● Dataset extract
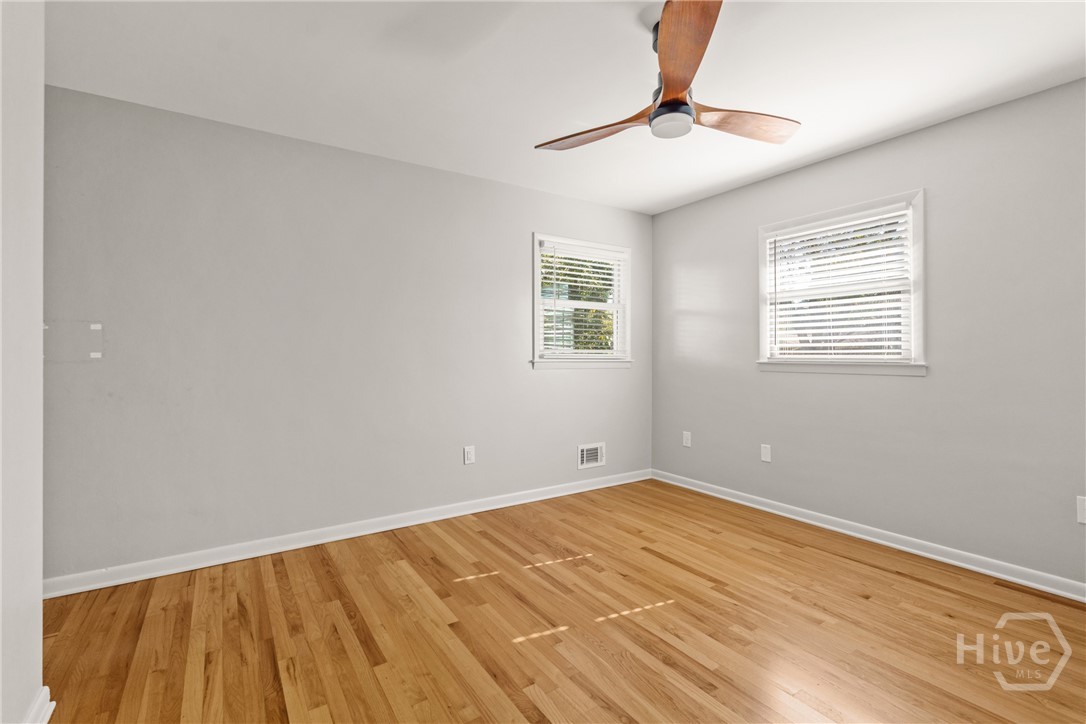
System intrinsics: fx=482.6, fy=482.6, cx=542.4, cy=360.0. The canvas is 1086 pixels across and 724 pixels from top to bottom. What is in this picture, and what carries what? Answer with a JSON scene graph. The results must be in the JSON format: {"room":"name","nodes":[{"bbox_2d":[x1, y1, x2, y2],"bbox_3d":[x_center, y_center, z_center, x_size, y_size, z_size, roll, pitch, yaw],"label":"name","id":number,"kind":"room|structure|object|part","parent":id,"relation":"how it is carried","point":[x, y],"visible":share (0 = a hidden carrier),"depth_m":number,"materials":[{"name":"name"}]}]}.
{"room":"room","nodes":[
{"label":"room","id":0,"kind":"room"},
{"bbox_2d":[0,0,45,723],"bbox_3d":[-0.988,-0.090,0.494,0.163,2.440,2.666,0,0,-34],"label":"left wall","id":1,"kind":"structure","parent":0,"point":[39,611],"depth_m":1.38,"materials":[{"name":"white paint"}]},
{"bbox_2d":[24,687,55,723],"bbox_3d":[-1.096,1.089,0.807,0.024,0.092,1.859,0,0,-34],"label":"baseboard","id":2,"kind":"structure","parent":1,"relation":"attached to","point":[43,691],"depth_m":1.49,"materials":[{"name":"white paint"}]},
{"bbox_2d":[40,85,652,582],"bbox_3d":[-0.846,-0.097,3.372,4.524,2.443,0.152,0,0,-34],"label":"back wall","id":3,"kind":"structure","parent":0,"point":[545,380],"depth_m":2.84,"materials":[{"name":"grey paint"}]},
{"bbox_2d":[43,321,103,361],"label":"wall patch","id":4,"kind":"object","parent":3,"relation":"attached to","point":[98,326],"visible":0.94,"depth_m":2.33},
{"bbox_2d":[42,469,648,598],"bbox_3d":[-0.737,1.076,3.353,4.160,0.090,0.021,0,0,-34],"label":"baseboard","id":5,"kind":"structure","parent":3,"relation":"attached to","point":[547,497],"depth_m":2.86,"materials":[{"name":"white paint"}]},
{"bbox_2d":[463,445,475,464],"bbox_3d":[-0.527,0.682,3.471,0.079,0.129,0.009,0,0,-34],"label":"wall socket","id":6,"kind":"object","parent":3,"relation":"attached to","point":[468,454],"visible":0.99,"depth_m":3.47,"materials":[{"name":"white plastic"}]},
{"bbox_2d":[531,233,633,369],"bbox_3d":[0.331,-0.468,4.095,1.044,1.073,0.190,0,0,-34],"label":"window","id":7,"kind":"structure","parent":3,"relation":"in","point":[536,273],"depth_m":4.06,"materials":[{"name":"white"}]},
{"bbox_2d":[538,240,627,357],"bbox_3d":[0.354,-0.480,4.058,0.891,0.927,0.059,0,0,-34],"label":"window blind","id":8,"kind":"object","parent":7,"relation":"attached to","point":[572,283],"visible":0.91,"depth_m":4.03,"materials":[{"name":"white plastic"}]},
{"bbox_2d":[577,442,604,468],"bbox_3d":[0.410,0.803,4.077,0.287,0.196,0.015,0,0,-34],"label":"wall vent","id":9,"kind":"object","parent":3,"relation":"attached to","point":[585,454],"visible":0.99,"depth_m":4.07,"materials":[{"name":"white metal"}]},
{"bbox_2d":[33,477,1085,723],"bbox_3d":[0.251,1.186,1.664,4.690,0.117,4.259,0,0,-34],"label":"floor","id":10,"kind":"structure","parent":0,"point":[927,589],"depth_m":2.01,"materials":[{"name":"brown wood"}]},
{"bbox_2d":[45,0,1085,215],"bbox_3d":[0.274,-1.371,1.677,4.658,0.120,4.219,0,0,-34],"label":"ceiling","id":11,"kind":"structure","parent":0,"point":[700,186],"depth_m":2.20,"materials":[{"name":"white paint"}]},
{"bbox_2d":[534,0,798,149],"bbox_3d":[0.524,-1.108,1.938,1.103,0.405,1.091,0,0,-34],"label":"ceiling fan","id":12,"kind":"object","parent":11,"relation":"hanging from","point":[653,117],"visible":0.98,"depth_m":1.85,"materials":[{"name":"brown wood"}]},
{"bbox_3d":[0.219,-0.953,2.037,0.248,0.049,0.539,0,0,-34],"label":"blade","id":13,"kind":"part","parent":12,"relation":"part of","materials":[{"name":"brown wood"}]},
{"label":"blade","id":14,"kind":"part","parent":12,"relation":"part of","materials":[{"name":"brown wood"}]},
{"bbox_3d":[0.815,-0.971,2.000,0.561,0.046,0.245,0,0,-18],"label":"blade","id":15,"kind":"part","parent":12,"relation":"part of","materials":[{"name":"brown wood"}]},
{"bbox_2d":[649,76,1085,590],"bbox_3d":[2.155,-0.098,2.920,0.154,2.437,4.115,0,0,-34],"label":"right wall","id":16,"kind":"structure","parent":0,"point":[693,205],"depth_m":2.71,"materials":[{"name":"grey paint"}]},
{"bbox_2d":[682,430,691,446],"bbox_3d":[1.240,0.679,4.159,0.010,0.129,0.080,0,0,-34],"label":"wall socket","id":17,"kind":"object","parent":16,"relation":"attached to","point":[685,433],"visible":0.99,"depth_m":4.15,"materials":[{"name":"white plastic"}]},
{"bbox_2d":[760,443,771,462],"bbox_3d":[1.640,0.682,3.553,0.008,0.124,0.077,0,0,-34],"label":"wall socket","id":18,"kind":"object","parent":16,"relation":"attached to","point":[766,454],"visible":0.99,"depth_m":3.55,"materials":[{"name":"white plastic"}]},
{"bbox_2d":[755,187,926,377],"bbox_3d":[1.934,-0.445,3.191,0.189,1.072,1.053,0,0,-34],"label":"window","id":19,"kind":"structure","parent":16,"relation":"in","point":[764,330],"depth_m":3.07,"materials":[{"name":"white"}]},
{"bbox_2d":[765,205,911,362],"bbox_3d":[1.895,-0.455,3.169,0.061,0.910,0.895,0,0,-34],"label":"window blind","id":20,"kind":"object","parent":19,"relation":"attached to","point":[870,248],"visible":0.9,"depth_m":3.10,"materials":[{"name":"white plastic"}]},
{"bbox_2d":[650,468,1085,602],"bbox_3d":[2.073,1.076,2.906,0.021,0.088,3.904,0,0,-34],"label":"baseboard","id":21,"kind":"structure","parent":16,"relation":"attached to","point":[917,551],"depth_m":2.83,"materials":[{"name":"white paint"}]},
{"bbox_2d":[1076,495,1085,524],"bbox_3d":[2.521,0.696,2.224,0.008,0.124,0.080,0,0,-34],"label":"wall socket","id":22,"kind":"object","parent":16,"relation":"attached to","point":[1082,511],"visible":1,"depth_m":2.25,"materials":[{"name":"white plastic"}]},
{"label":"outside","id":23,"kind":"structure","parent":0,"visible":0},
{"label":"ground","id":24,"kind":"structure","parent":23,"visible":0},
{"bbox_2d":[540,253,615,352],"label":"tree","id":25,"kind":"object","parent":24,"relation":"on","point":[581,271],"visible":0.2,"depth_m":8.32,"materials":[{"name":"green plant"}]}
]}

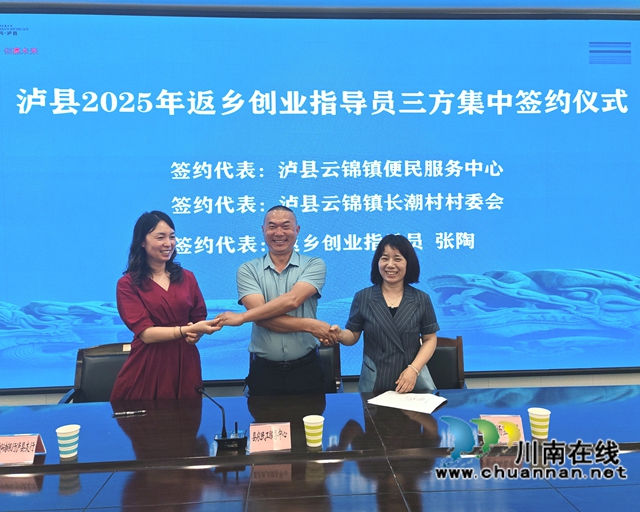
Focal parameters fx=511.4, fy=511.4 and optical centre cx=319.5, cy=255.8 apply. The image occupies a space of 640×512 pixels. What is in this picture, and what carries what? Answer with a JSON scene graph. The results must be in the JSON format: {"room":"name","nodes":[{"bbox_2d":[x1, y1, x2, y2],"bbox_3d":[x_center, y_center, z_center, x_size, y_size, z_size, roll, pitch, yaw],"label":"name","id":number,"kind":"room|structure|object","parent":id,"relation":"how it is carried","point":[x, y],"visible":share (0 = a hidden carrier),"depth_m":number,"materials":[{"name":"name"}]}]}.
{"room":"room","nodes":[
{"label":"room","id":0,"kind":"room"},
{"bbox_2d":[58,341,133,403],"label":"chair","id":1,"kind":"object","parent":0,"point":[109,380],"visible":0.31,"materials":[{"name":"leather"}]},
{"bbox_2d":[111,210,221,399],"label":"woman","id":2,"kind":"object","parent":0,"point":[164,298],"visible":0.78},
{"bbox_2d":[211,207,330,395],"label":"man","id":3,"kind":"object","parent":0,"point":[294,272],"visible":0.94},
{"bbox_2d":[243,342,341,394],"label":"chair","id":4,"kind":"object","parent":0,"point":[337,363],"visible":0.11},
{"bbox_2d":[0,0,639,406],"bbox_3d":[0.176,-0.452,3.794,9.191,3.571,0.244,-1,1,-3],"label":"wall","id":5,"kind":"structure","parent":0,"point":[490,380],"depth_m":3.76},
{"bbox_2d":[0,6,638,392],"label":"projection screen","id":6,"kind":"object","parent":5,"relation":"attached to","point":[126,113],"visible":0.98,"depth_m":3.59,"materials":[{"name":"blue"}]},
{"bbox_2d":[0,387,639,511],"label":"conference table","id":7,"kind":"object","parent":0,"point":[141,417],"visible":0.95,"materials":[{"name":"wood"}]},
{"bbox_2d":[0,433,46,464],"bbox_3d":[-1.139,0.713,1.906,0.201,0.093,0.092,-1,1,-3],"label":"name card","id":8,"kind":"object","parent":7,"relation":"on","point":[33,438],"visible":0.99,"depth_m":1.89,"materials":[{"name":"paper"}]},
{"bbox_2d":[56,424,79,457],"bbox_3d":[-0.944,0.695,1.921,0.081,0.106,0.081,-2,1,-43],"label":"paper cup","id":9,"kind":"object","parent":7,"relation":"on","point":[63,431],"visible":0.99,"depth_m":1.89,"materials":[{"name":"white paper"}]},
{"bbox_2d":[111,409,146,415],"bbox_3d":[-0.883,0.724,2.364,0.149,0.014,0.012,-1,1,-16],"label":"pen","id":10,"kind":"object","parent":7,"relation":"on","point":[130,413],"visible":0.98,"depth_m":2.36,"materials":[{"name":"metal"}]},
{"bbox_2d":[196,385,246,449],"bbox_3d":[-0.394,0.644,2.062,0.207,0.233,0.114,-1,1,-3],"label":"microphone","id":11,"kind":"object","parent":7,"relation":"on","point":[224,439],"visible":0.99,"depth_m":2.03,"materials":[{"name":"black metal"}]},
{"bbox_2d":[248,422,290,452],"bbox_3d":[-0.196,0.694,1.961,0.172,0.097,0.093,-1,1,-3],"label":"name card","id":12,"kind":"object","parent":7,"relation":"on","point":[251,428],"visible":0.99,"depth_m":1.95,"materials":[{"name":"paper"}]},
{"bbox_2d":[303,414,323,446],"bbox_3d":[-0.024,0.678,1.979,0.082,0.107,0.081,-1,1,-3],"label":"paper cup","id":13,"kind":"object","parent":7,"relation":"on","point":[304,422],"visible":0.99,"depth_m":1.95,"materials":[{"name":"paper"}]},
{"bbox_2d":[368,390,447,412],"bbox_3d":[0.431,0.701,2.491,0.326,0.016,0.246,0,1,32],"label":"paper","id":14,"kind":"object","parent":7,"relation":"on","point":[405,406],"visible":0.99,"depth_m":2.46,"materials":[{"name":"white paper"}]},
{"bbox_2d":[476,414,523,444],"bbox_3d":[0.709,0.674,1.996,0.179,0.103,0.082,-1,1,-3],"label":"name card","id":15,"kind":"object","parent":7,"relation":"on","point":[519,424],"visible":0.54,"depth_m":2.00,"materials":[{"name":"paper"}]},
{"bbox_2d":[527,407,550,438],"bbox_3d":[0.873,0.667,2.036,0.083,0.108,0.083,-1,1,-3],"label":"paper cup","id":16,"kind":"object","parent":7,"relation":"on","point":[541,413],"visible":0.99,"depth_m":2.01,"materials":[{"name":"paper"}]},
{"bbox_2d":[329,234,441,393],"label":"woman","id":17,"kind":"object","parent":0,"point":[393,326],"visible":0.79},
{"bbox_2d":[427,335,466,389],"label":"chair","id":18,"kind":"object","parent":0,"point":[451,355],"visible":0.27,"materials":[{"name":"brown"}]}
]}

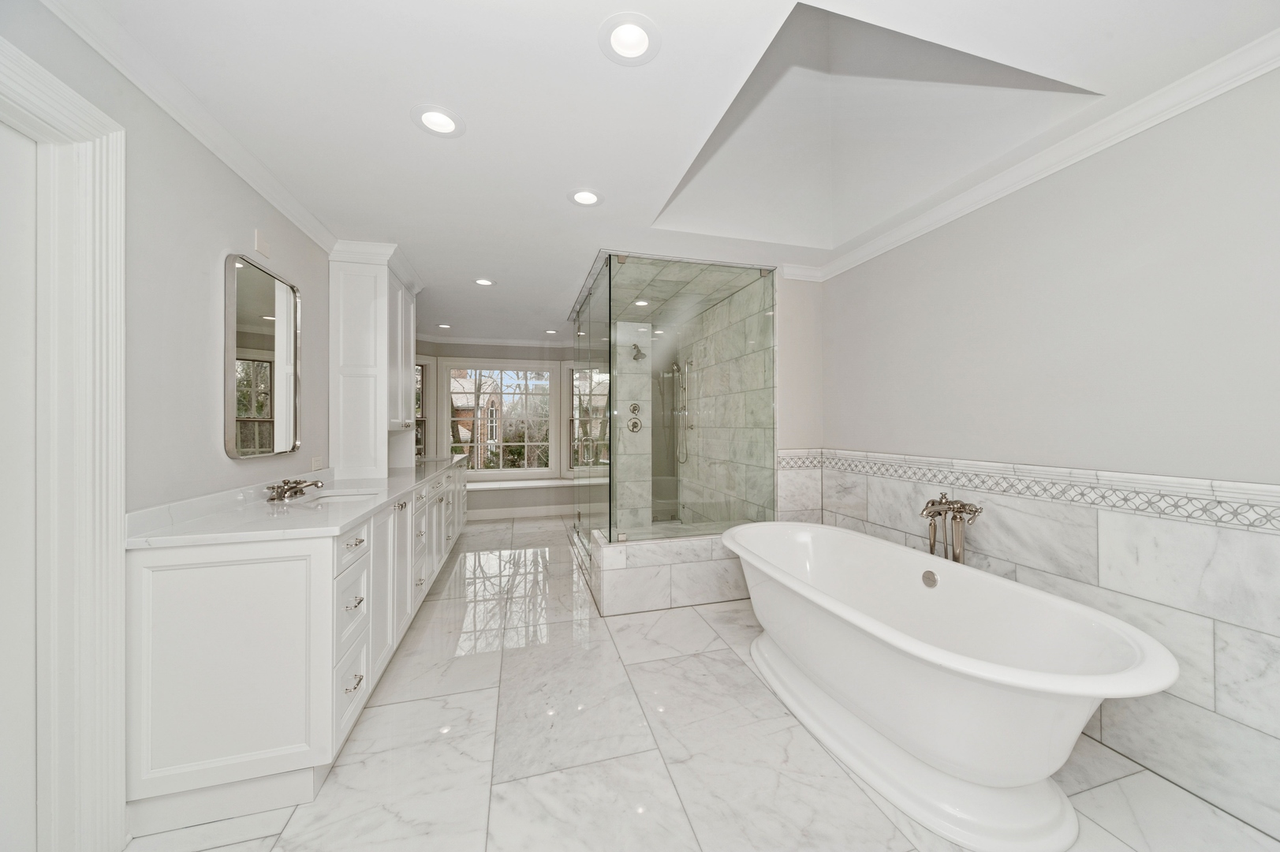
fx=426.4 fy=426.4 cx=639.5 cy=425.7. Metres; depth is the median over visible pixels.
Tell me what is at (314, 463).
wall socket
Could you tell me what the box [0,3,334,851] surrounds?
left wall
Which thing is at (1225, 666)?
tile wainscot
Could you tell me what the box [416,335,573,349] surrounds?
crown molding
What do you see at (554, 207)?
ceiling
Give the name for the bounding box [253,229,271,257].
wall plate
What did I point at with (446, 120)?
recessed light
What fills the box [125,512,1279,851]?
floor
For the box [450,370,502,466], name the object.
brick house
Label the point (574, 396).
window
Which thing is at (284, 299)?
mirror
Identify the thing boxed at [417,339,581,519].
back wall
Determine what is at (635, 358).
shower head
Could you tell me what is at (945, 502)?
tub faucet
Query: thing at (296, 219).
crown molding
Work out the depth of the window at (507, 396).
6.07 m
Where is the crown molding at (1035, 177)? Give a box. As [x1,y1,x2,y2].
[791,29,1279,282]
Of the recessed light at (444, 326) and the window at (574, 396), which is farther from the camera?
the window at (574, 396)
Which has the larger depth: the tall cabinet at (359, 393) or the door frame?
the tall cabinet at (359, 393)
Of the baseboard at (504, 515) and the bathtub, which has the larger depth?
the baseboard at (504, 515)
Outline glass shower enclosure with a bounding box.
[570,255,777,588]
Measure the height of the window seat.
0.437 m
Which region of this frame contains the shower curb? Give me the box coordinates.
[586,526,750,614]
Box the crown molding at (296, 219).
[39,0,338,254]
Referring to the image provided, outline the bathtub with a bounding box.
[720,520,1178,849]
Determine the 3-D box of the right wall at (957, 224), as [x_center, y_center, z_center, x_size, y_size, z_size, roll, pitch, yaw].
[1.928,0.042,1.626,0.140,2.441,4.156,0,0,-16]
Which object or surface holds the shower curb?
on the floor
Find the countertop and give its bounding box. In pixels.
[126,453,468,549]
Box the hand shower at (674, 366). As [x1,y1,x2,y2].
[661,360,691,465]
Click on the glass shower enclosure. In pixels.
(610, 522)
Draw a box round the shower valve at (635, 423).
[626,416,642,432]
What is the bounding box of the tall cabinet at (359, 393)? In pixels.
[328,240,420,477]
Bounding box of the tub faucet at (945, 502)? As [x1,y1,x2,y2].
[919,492,984,562]
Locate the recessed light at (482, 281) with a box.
[473,276,495,286]
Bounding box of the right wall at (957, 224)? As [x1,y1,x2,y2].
[817,62,1279,848]
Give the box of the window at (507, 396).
[446,361,555,473]
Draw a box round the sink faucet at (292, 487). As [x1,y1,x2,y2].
[264,477,323,501]
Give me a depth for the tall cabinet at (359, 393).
2.86 m
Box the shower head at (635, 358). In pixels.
[629,343,646,361]
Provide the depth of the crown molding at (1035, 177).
1.70 m
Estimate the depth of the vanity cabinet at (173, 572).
1.42 m
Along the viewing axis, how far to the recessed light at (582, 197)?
2.20 m
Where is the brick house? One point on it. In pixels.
(461, 431)
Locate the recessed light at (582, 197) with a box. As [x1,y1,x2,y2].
[567,187,603,206]
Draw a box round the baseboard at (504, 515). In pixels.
[465,503,577,520]
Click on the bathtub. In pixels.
(985, 673)
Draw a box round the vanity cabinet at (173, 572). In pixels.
[124,462,473,834]
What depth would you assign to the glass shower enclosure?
3.17 m
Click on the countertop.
(379, 480)
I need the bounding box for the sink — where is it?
[304,486,378,502]
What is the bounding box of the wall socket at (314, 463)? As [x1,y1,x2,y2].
[309,455,323,470]
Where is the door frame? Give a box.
[0,29,127,851]
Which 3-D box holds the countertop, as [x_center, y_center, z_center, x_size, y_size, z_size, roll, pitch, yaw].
[-1.634,0.340,2.672,0.664,0.079,2.855,0,0,-16]
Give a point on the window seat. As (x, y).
(507, 490)
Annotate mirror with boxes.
[223,252,301,459]
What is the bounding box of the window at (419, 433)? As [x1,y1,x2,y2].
[413,357,429,457]
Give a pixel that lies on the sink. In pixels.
(341, 495)
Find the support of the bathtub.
on the floor
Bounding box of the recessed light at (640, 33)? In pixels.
[597,12,660,64]
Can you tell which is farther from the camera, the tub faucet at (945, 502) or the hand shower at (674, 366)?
the hand shower at (674, 366)
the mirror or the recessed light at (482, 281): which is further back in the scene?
the recessed light at (482, 281)
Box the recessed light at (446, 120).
[411,104,464,136]
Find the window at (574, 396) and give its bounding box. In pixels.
[568,363,609,474]
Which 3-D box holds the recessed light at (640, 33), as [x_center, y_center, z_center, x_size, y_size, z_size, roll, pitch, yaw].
[-0.031,-1.206,1.297,0.192,0.100,0.193,0,0,-16]
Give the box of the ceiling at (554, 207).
[46,0,1279,345]
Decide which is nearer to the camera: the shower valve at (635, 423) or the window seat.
the shower valve at (635, 423)
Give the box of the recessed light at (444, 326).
[436,322,451,328]
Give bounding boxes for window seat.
[467,474,589,517]
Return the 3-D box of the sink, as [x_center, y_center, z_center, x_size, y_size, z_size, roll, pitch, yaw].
[-1.560,0.448,2.194,0.374,0.165,0.417,0,0,-16]
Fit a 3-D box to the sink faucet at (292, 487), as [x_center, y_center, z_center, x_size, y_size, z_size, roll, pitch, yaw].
[-1.651,0.302,2.067,0.176,0.087,0.317,0,0,-16]
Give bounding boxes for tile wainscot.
[780,450,1279,840]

● Task statement
If a line in the entries contains "woman", copy it.

● Exercise response
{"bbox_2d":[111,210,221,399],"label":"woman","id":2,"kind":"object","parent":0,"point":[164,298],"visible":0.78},
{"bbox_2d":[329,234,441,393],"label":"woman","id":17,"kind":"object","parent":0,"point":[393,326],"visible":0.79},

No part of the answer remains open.